**EXERCISE INSTRUCTIONS:** Please retype every line of the listing below word for word, keeping each line as it appears.

-- BEGIN --

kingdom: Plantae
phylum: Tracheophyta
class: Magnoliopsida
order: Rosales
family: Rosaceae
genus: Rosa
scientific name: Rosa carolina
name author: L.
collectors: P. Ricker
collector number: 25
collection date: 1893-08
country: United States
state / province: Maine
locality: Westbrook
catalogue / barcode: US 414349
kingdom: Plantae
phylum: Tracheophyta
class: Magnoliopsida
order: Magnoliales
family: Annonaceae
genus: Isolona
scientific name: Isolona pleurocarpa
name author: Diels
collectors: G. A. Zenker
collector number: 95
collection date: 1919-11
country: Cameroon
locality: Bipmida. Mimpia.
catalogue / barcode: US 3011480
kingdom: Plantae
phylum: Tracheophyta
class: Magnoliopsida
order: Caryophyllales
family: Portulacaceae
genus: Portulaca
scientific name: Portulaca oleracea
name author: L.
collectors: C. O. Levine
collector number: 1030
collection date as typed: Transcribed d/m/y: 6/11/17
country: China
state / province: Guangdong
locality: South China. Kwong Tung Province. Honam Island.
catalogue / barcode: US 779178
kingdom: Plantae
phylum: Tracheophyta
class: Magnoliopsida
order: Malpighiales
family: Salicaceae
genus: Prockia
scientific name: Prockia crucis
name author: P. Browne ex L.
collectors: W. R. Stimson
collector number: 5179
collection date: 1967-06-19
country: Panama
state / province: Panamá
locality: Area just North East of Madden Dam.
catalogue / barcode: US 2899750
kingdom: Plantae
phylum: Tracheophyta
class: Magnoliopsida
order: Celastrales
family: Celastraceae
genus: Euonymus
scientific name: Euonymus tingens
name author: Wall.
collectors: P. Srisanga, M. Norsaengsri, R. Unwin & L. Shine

-- END --

**TASK RESPONSE:**
kingdom: Plantae
phylum: Tracheophyta
class: Magnoliopsida
order: Rosales
family: Rosaceae
genus: Rosa
scientific name: Rosa carolina
name author: L.
collectors: P. Ricker
collector number: 25
collection date: 1893-08
country: United States
state / province: Maine
locality: Westbrook
catalogue / barcode: US 414349
kingdom: Plantae
phylum: Tracheophyta
class: Magnoliopsida
order: Magnoliales
family: Annonaceae
genus: Isolona
scientific name: Isolona pleurocarpa
name author: Diels
collectors: G. A. Zenker
collector number: 95
collection date: 1919-11
country: Cameroon
locality: Bipmida. Mimpia.
catalogue / barcode: US 3011480
kingdom: Plantae
phylum: Tracheophyta
class: Magnoliopsida
order: Caryophyllales
family: Portulacaceae
genus: Portulaca
scientific name: Portulaca oleracea
name author: L.
collectors: C. O. Levine
collector number: 1030
collection date as typed: Transcribed d/m/y: 6/11/17
country: China
state / province: Guangdong
locality: South China. Kwong Tung Province. Honam Island.
catalogue / barcode: US 779178
kingdom: Plantae
phylum: Tracheophyta
class: Magnoliopsida
order: Malpighiales
family: Salicaceae
genus: Prockia
scientific name: Prockia crucis
name author: P. Browne ex L.
collectors: W. R. Stimson
collector number: 5179
collection date: 1967-06-19
country: Panama
state / province: Panamá
locality: Area just North East of Madden Dam.
catalogue / barcode: US 2899750
kingdom: Plantae
phylum: Tracheophyta
class: Magnoliopsida
order: Celastrales
family: Celastraceae
genus: Euonymus
scientific name: Euonymus tingens
name author: Wall.
collectors: P. Srisanga, M. Norsaengsri, R. Unwin & L. Shine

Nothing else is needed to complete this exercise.